Well, I finally was called up with next set of six. There was a lady in my group that happened to mention that she used a Biblical approach to evaluate the evidence. When the judge heard this, he quizzed her on what that meant. Does the Bible have more authority than the law? He asked. She affirmed that it does. He quickly called for a Sidebar with the attorneys into his chambers. Upon his return, he asked about whether she could hear the evidence and use the law to judge the case? She held her position, and said, “No, I would use the Bible.” The judge continued, “I do not often quote Scripture in my courtroom, but I am just asking you to “render unto Caesar what is Caesar’s…” And she retorted, he had not completed the verse, “and render unto God the things that are God’s.” The courtroom was quite. He dismissed her. While I agreed with what she said, I disagreed with this witness to the judge. Further, this was absolutely “no help” to the defendant. The process continued.

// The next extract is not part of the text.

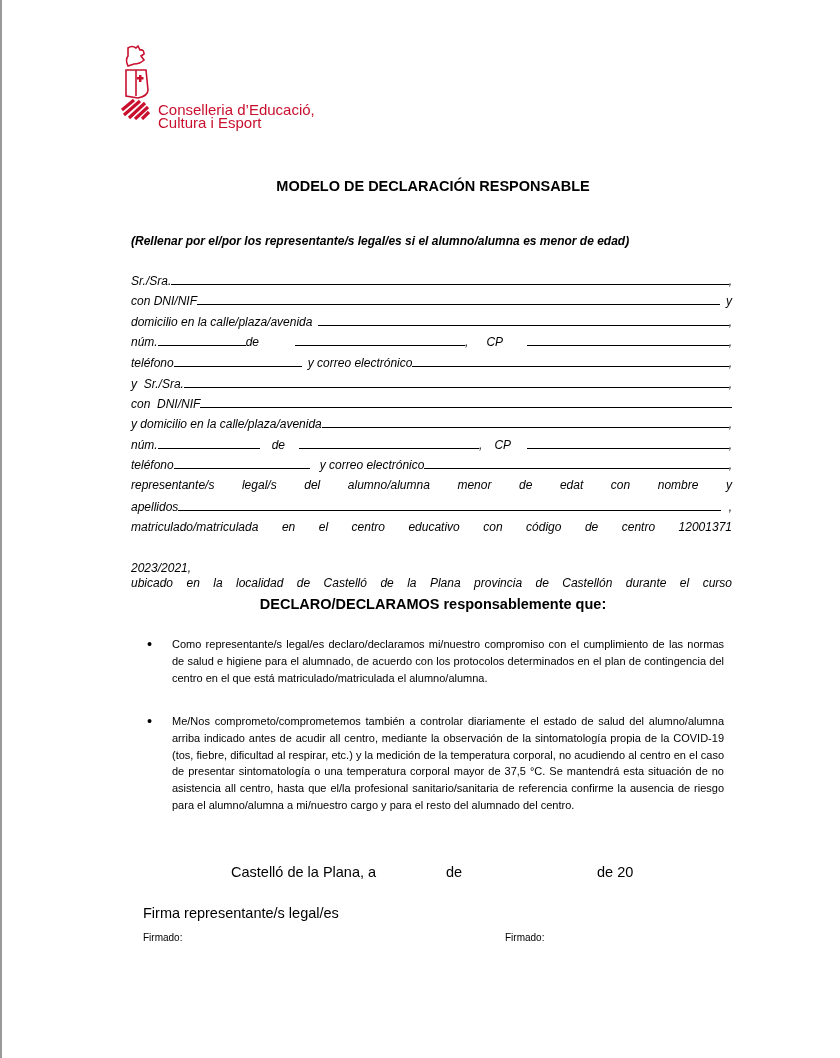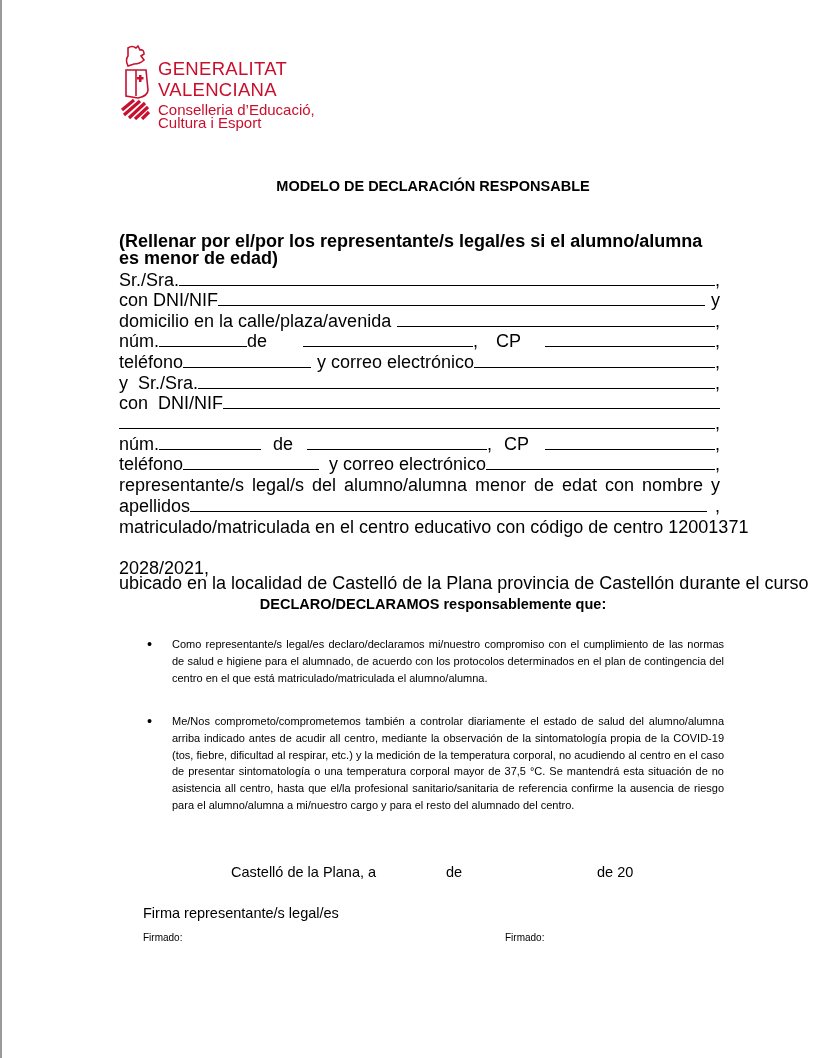"GENERALITAT" div.logo-title { html: <div> <div>GENERALITAT</div> <div>VALENCIANA</div> </div> -> none }
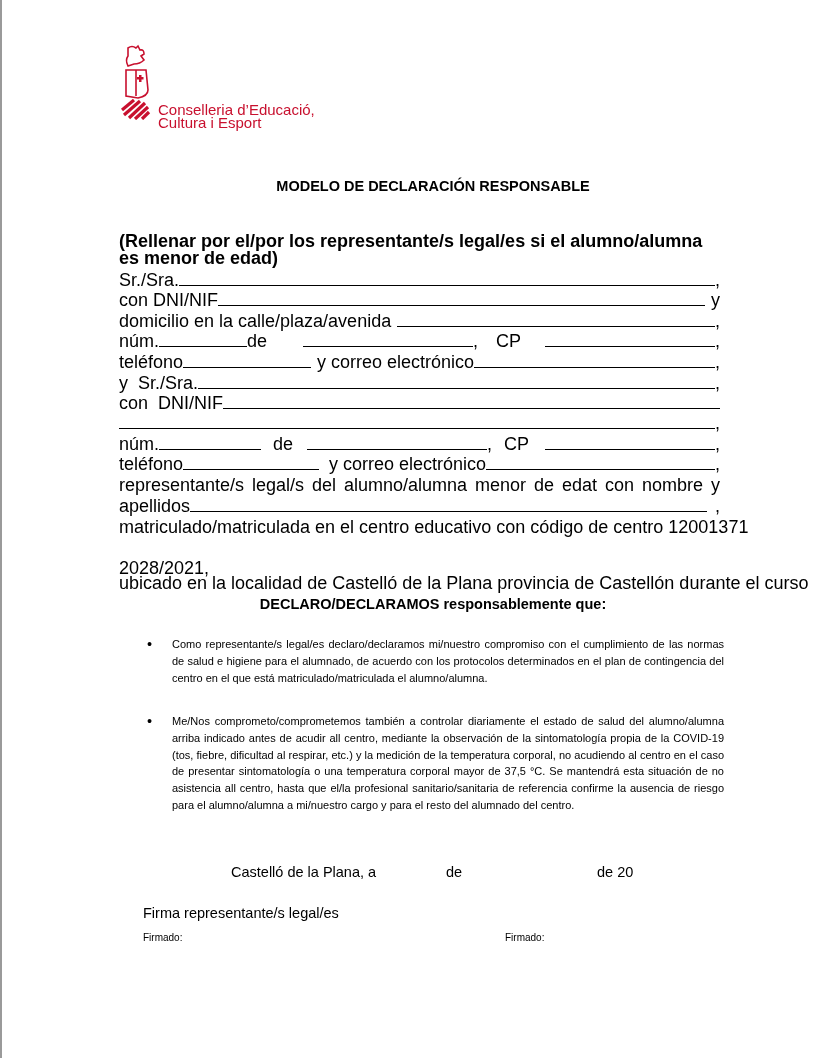"(Rellenar por el/por los representante/s" .line { font-size: 18px -> 12px; font-style: none -> italic; left: 119px -> 131px }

I had to follow this. I made “no bones” about my being a ordained minister, and a children’s evangelist, by occupation. I decided that I would answer forthrightly and not take a theological position to extricate myself from serving. So the attorneys both began with me next, each wondering if I could hear the evidence to decide the case. I assured them both that I could and that I would. They continued about whether I could be “fair.” Again, I assured them that could and would be fair. Then the Prosecuting Attorney posed a scenerio where “forgiveness” might be really important to some, so he wondered if “forgiveness would trump the law” for me? I stated this was a court of law and that this case would be settled by applying the laws to the evidence. My answer was…No! There is no evidence that “forgiveness” would apply here. I gathered that he was satisfied with my answer, because he indicated, twice, that he was satisfied with the present seated Jury, which included me. But the Defending Attorney was not satisfied and continued to remove jurors with his pre-emptive challenges, until he finally asked the Judge that I be removed. I was not surprised, I guess. I took from this, that a “minister” was not the kind of person that would benefit his client.

But it is sad to me, that the Judicial System appears to be quite fragile when a minister is not wanted to hear the facts and judge the case on the merits of the evidence. I was not trying to get out of serving. But my position, clearly, disqualified me. So much for prejudice, bias and assumptions, I thought.